What does it mean to be a good ally?
Being aware of your privilege and that your lived experience may not be the same as someone else’s.
Educating yourself on the challenges faced by the LGBT+ Community, as well as other marginalised community - possessing an intersectional identity means someone belongs to multiple marginalised communities (e.g. a bi disabled person, or a Black Trans Woman.)
Having open & honest conversations with LGBT+ individuals to supplement your self-education and sharing learnings with other allies.
Building your own sense community at the intersections of different identity groups – this could be an existing group, or you could start one of your own. Meeting new people means that we can expand our horizons and awareness. Sharing interests with others is always key to make new, meaningful connections.
Acknowledging that there is always more learning to do!

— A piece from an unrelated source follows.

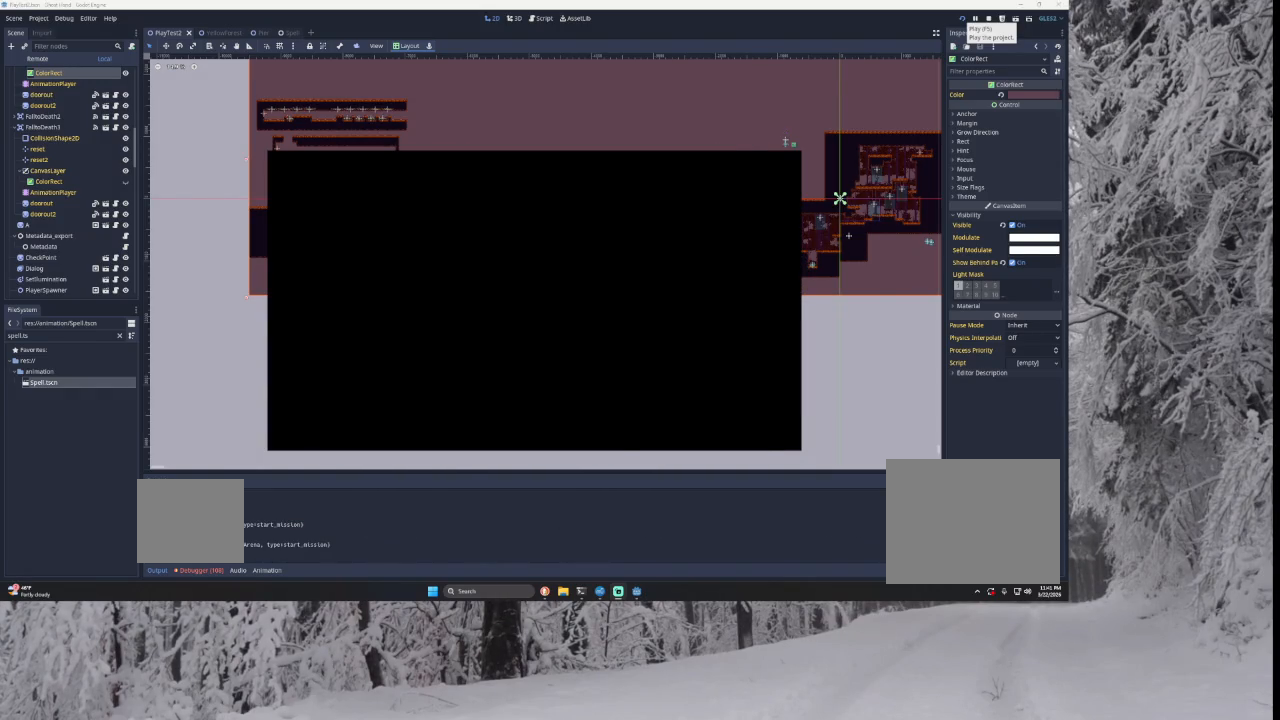
{"buttons": [], "left_stick": "center", "right_stick": "center", "events": []}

When might someone need an ally?
Members of marginalised communities need allies in everyday life, not just when they are in vulnerable situations. Vulnerability could look like verbal, psychological or physical abuse - or it may simply be when someone receives a negative comment that validates stigma, prejudice, or discrimination. It could be passed off as “a joke”, but if it makes you feel awkward and is made at the expense of someone else it’s more likely to be a microagression. As an active ally, take initiative and reach out to offer your support even when things seem good, not just in moments of crisis. Allies lift people up, celebrate others, and fundamentally share their power.